▶ _TASK STATEMENT_
Quote the records below word for word, please, from the very first line through the one that contains "and some ceramics.", and nothing beyond it.

[Stored items from a collection]
□ □ □

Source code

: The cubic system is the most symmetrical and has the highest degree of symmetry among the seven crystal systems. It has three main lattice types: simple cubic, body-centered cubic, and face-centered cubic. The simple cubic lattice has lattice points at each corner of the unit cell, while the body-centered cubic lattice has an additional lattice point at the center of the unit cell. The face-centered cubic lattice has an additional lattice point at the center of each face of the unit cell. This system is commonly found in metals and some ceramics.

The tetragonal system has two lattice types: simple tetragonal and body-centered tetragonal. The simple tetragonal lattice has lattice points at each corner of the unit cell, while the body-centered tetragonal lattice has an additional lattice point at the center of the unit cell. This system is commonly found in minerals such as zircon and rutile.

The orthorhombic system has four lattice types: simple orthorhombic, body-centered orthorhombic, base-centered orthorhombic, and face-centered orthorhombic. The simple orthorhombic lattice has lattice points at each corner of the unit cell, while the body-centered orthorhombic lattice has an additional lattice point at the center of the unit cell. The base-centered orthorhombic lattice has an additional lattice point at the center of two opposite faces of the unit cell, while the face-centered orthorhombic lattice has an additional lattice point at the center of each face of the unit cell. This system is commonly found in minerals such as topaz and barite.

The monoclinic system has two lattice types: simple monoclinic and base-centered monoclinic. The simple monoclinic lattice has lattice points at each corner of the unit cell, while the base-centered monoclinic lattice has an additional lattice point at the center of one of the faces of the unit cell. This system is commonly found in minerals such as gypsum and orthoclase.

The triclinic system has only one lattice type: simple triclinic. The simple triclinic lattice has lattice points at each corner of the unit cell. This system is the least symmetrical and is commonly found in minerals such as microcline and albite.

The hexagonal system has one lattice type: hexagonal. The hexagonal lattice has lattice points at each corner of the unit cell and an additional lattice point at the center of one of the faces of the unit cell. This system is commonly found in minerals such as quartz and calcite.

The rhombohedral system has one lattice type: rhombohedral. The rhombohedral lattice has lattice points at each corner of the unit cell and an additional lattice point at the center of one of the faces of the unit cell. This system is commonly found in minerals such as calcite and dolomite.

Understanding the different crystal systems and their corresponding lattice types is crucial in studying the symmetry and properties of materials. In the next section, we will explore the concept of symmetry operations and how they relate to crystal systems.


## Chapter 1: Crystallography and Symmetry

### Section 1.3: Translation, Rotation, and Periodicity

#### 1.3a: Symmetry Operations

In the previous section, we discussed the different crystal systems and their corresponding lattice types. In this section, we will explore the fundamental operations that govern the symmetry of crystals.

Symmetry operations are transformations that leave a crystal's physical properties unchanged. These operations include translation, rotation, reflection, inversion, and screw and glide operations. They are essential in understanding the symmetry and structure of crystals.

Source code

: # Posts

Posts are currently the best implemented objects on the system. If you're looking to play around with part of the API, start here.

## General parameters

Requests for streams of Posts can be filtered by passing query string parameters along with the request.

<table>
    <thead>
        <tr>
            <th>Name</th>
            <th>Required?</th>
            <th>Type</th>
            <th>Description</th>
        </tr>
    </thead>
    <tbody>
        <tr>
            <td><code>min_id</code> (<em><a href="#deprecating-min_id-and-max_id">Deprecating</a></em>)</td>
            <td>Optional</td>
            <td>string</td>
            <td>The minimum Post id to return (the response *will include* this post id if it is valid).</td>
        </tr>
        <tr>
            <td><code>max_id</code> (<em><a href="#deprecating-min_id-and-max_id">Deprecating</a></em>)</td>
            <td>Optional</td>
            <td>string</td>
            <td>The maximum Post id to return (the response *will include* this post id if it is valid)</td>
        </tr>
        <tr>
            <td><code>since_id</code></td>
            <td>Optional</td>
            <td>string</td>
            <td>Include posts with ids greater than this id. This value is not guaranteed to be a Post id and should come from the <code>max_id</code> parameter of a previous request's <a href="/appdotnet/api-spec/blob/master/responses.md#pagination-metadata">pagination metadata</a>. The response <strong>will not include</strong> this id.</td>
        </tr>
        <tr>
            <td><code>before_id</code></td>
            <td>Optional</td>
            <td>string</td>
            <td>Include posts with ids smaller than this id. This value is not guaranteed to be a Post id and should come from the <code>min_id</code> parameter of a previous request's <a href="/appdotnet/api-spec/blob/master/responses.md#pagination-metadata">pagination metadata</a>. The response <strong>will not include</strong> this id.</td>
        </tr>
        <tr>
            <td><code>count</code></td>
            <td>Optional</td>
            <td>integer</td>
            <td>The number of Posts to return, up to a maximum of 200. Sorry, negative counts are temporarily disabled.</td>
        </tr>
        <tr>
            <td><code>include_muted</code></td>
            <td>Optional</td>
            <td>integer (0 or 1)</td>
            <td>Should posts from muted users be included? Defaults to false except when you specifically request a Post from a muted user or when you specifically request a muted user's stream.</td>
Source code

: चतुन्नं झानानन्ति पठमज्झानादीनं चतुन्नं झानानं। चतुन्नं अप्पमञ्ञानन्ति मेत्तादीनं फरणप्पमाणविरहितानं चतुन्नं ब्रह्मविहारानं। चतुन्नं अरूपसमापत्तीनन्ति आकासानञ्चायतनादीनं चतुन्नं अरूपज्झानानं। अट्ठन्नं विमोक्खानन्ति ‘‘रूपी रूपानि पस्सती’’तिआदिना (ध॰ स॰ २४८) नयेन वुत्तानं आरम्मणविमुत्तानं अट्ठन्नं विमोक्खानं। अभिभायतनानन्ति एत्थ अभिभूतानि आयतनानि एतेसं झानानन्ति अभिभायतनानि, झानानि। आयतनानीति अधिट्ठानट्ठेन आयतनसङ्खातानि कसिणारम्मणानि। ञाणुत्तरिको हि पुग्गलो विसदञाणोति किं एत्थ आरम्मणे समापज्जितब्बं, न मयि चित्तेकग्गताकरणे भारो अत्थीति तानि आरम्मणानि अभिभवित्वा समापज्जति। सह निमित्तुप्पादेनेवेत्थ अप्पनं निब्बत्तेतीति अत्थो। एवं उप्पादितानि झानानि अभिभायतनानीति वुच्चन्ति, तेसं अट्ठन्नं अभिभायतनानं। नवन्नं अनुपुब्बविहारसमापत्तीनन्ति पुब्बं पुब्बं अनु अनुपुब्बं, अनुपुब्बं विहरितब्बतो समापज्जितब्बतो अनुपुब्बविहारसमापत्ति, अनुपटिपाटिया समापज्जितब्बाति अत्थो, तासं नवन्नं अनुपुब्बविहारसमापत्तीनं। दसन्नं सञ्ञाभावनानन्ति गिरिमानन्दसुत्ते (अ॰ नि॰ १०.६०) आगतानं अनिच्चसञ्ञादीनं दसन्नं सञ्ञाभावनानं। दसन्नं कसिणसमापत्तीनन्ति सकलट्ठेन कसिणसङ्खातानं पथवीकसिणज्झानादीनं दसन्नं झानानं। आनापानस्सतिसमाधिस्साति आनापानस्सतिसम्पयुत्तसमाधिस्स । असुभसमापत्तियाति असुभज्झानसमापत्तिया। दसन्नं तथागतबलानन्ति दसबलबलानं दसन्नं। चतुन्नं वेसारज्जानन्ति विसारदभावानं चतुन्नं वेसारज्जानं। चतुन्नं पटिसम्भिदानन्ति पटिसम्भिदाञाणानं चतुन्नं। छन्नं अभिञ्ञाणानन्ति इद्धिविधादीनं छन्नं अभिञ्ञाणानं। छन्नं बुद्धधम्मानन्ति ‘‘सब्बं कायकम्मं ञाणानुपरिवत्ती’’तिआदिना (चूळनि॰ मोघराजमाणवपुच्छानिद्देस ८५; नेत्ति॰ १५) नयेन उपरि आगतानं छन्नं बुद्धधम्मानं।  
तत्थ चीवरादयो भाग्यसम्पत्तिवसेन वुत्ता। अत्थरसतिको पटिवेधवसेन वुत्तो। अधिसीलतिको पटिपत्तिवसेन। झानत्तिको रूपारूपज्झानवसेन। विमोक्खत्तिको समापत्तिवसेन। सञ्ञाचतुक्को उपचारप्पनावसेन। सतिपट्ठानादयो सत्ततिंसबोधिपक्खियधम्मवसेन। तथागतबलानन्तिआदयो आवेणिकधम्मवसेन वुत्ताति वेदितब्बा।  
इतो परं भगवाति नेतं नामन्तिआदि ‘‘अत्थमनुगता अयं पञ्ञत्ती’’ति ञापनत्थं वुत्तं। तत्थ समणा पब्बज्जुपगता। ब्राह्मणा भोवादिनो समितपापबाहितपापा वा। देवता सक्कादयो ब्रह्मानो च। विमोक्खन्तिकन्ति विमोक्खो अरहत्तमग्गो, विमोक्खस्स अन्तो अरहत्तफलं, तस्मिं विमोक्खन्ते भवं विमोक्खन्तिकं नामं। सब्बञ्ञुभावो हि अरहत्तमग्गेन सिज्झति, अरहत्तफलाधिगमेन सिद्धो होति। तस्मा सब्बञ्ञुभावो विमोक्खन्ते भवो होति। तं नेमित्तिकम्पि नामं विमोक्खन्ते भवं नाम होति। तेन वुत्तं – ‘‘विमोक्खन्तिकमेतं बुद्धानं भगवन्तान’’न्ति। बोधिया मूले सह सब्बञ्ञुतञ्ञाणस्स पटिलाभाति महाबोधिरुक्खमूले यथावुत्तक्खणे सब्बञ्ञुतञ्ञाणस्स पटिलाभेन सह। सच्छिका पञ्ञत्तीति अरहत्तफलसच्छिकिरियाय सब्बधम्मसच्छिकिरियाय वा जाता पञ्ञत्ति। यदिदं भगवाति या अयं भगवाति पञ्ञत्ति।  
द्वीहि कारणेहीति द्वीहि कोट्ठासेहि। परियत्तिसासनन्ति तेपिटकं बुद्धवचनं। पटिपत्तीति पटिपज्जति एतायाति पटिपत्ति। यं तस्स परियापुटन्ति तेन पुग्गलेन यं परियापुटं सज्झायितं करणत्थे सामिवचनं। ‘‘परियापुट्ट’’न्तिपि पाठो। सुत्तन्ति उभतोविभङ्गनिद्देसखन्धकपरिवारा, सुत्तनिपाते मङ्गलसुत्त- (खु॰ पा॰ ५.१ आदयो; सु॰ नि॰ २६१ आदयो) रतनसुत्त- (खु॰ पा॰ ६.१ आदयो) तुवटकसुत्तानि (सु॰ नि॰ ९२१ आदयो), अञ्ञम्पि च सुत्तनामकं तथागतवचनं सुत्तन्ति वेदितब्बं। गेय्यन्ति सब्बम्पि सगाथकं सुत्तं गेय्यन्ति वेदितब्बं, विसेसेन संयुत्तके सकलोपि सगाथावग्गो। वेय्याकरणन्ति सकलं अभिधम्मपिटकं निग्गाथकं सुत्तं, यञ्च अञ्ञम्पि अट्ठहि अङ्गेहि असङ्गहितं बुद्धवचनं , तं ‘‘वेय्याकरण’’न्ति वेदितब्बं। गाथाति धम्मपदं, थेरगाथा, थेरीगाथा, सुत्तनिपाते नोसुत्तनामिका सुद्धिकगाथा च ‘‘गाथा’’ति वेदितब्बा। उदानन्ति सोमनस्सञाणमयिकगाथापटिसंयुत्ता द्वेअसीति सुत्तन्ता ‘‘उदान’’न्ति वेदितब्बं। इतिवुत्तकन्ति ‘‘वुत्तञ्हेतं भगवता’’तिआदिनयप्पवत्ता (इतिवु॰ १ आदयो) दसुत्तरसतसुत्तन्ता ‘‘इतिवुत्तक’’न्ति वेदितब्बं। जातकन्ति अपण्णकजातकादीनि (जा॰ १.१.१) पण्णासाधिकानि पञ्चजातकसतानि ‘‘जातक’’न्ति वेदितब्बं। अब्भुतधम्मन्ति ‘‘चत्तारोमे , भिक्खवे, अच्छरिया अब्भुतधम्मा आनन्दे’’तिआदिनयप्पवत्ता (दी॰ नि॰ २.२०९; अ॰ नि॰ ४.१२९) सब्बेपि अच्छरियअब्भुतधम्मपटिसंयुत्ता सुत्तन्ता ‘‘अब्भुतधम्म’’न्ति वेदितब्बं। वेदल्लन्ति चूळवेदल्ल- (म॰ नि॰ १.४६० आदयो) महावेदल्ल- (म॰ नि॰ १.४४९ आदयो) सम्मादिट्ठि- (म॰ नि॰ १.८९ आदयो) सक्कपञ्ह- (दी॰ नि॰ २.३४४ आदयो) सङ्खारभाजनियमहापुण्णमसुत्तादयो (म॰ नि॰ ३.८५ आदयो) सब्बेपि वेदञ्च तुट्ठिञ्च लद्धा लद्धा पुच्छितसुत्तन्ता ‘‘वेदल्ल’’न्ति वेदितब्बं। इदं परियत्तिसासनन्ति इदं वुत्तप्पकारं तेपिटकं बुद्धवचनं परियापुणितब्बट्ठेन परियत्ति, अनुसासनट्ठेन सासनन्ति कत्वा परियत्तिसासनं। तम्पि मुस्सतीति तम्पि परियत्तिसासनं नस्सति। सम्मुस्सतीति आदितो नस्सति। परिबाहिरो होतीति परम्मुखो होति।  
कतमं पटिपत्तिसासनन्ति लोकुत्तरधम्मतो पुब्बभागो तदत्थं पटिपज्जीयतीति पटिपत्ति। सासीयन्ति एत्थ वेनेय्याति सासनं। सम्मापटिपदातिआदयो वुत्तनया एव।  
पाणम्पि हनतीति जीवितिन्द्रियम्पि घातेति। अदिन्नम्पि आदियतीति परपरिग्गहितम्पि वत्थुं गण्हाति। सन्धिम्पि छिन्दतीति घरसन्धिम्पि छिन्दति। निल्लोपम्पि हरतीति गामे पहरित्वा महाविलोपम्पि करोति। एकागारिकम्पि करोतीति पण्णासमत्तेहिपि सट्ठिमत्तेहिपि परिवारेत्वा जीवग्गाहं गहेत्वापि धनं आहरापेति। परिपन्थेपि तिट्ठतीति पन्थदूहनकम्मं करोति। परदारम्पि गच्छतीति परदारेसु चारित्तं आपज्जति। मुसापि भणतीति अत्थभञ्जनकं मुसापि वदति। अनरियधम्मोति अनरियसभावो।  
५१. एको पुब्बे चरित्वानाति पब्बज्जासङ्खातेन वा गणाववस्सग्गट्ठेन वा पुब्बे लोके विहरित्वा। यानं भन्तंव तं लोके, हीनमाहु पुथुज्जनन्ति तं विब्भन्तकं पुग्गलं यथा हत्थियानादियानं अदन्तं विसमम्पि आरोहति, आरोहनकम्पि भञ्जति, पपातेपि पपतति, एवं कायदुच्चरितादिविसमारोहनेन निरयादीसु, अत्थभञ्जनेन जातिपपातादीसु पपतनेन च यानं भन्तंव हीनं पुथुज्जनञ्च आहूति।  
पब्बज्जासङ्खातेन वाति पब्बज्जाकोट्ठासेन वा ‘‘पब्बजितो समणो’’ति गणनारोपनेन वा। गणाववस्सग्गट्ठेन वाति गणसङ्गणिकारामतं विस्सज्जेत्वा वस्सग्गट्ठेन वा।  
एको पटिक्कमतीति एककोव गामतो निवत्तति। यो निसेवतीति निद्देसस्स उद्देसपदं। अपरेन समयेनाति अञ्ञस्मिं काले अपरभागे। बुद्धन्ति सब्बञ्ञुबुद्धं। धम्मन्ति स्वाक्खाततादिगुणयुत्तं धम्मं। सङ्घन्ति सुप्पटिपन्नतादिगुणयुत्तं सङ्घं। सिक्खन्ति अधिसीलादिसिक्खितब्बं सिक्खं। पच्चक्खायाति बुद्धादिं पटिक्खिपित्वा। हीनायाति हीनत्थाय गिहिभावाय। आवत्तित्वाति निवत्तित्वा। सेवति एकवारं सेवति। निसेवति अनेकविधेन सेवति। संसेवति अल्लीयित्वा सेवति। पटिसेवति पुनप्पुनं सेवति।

□ □ □

▶ _RESULT OF THE EXERCISE_
Source code

: The cubic system is the most symmetrical and has the highest degree of symmetry among the seven crystal systems. It has three main lattice types: simple cubic, body-centered cubic, and face-centered cubic. The simple cubic lattice has lattice points at each corner of the unit cell, while the body-centered cubic lattice has an additional lattice point at the center of the unit cell. The face-centered cubic lattice has an additional lattice point at the center of each face of the unit cell. This system is commonly found in metals and some ceramics.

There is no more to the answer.